Provided information:
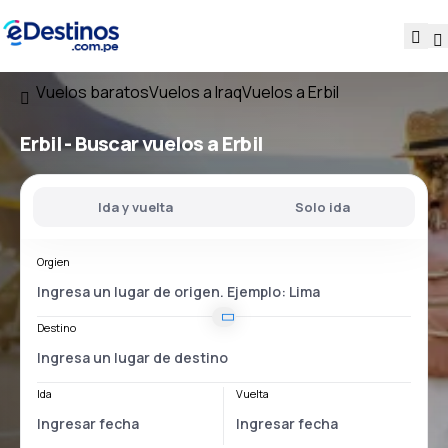
Vuelos baratos
Vuelos a Iraq
Vuelos a Erbil
Erbil - Buscar vuelos a Erbil
Ida y vuelta
Solo ida
Orgien
Destino
Ida
Vuelta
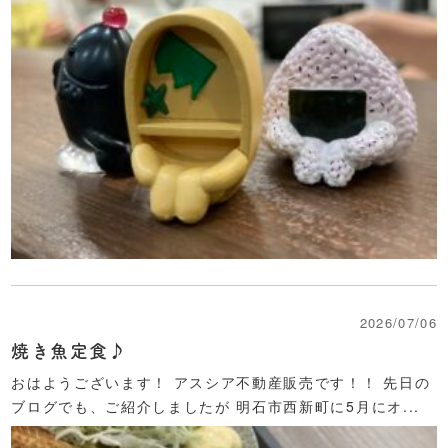
2026/07/06
焼き魚定食♪
おはようございます！ アスシア不動産販売です！！ 先日の
ブログでも、ご紹介しましたが 明石市西新町に5月にオ...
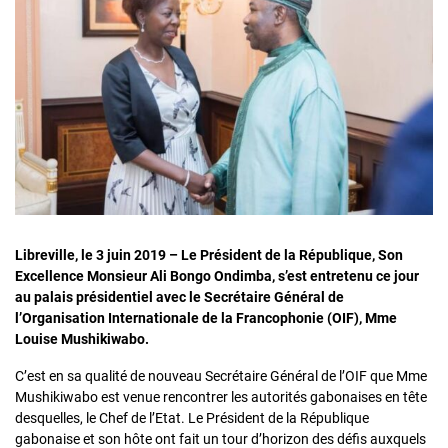
Libreville, le 3 juin 2019 – Le Président de la République, Son
Excellence Monsieur Ali Bongo Ondimba, s’est entretenu ce jour
au palais présidentiel avec le Secrétaire Général de
l’Organisation Internationale de la Francophonie (OIF), Mme
Louise Mushikiwabo.
C’est en sa qualité de nouveau Secrétaire Général de l’OIF que Mme
Mushikiwabo est venue rencontrer les autorités gabonaises en tête
desquelles, le Chef de l’Etat. Le Président de la République
gabonaise et son hôte ont fait un tour d’horizon des défis auxquels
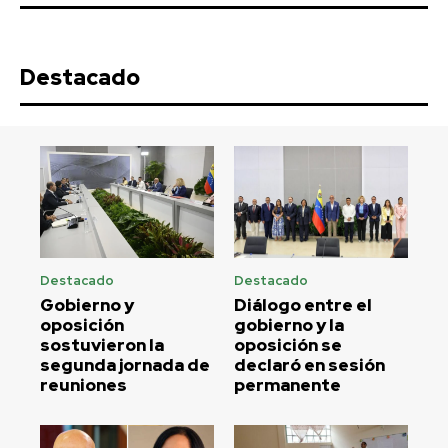
Destacado
Destacado
Destacado
Gobierno y
Diálogo entre el
oposición
gobierno y la
sostuvieron la
oposición se
segunda jornada de
declaró en sesión
reuniones
permanente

Exercise goal: Print every entry verbatim and leave all pictures out.

Expected answer:
Vuelos baratos
Vuelos a Iraq
Vuelos a Erbil
Erbil - Buscar vuelos a Erbil
Ida y vuelta
Solo ida
Orgien
Destino
Ida
Vuelta
2026/07/06
焼き魚定食♪
おはようございます！ アスシア不動産販売です！！ 先日の
ブログでも、ご紹介しましたが 明石市西新町に5月にオ...
Libreville, le 3 juin 2019 – Le Président de la République, Son
Excellence Monsieur Ali Bongo Ondimba, s’est entretenu ce jour
au palais présidentiel avec le Secrétaire Général de
l’Organisation Internationale de la Francophonie (OIF), Mme
Louise Mushikiwabo.
C’est en sa qualité de nouveau Secrétaire Général de l’OIF que Mme
Mushikiwabo est venue rencontrer les autorités gabonaises en tête
desquelles, le Chef de l’Etat. Le Président de la République
gabonaise et son hôte ont fait un tour d’horizon des défis auxquels
Destacado
Destacado
Destacado
Gobierno y
Diálogo entre el
oposición
gobierno y la
sostuvieron la
oposición se
segunda jornada de
declaró en sesión
reuniones
permanente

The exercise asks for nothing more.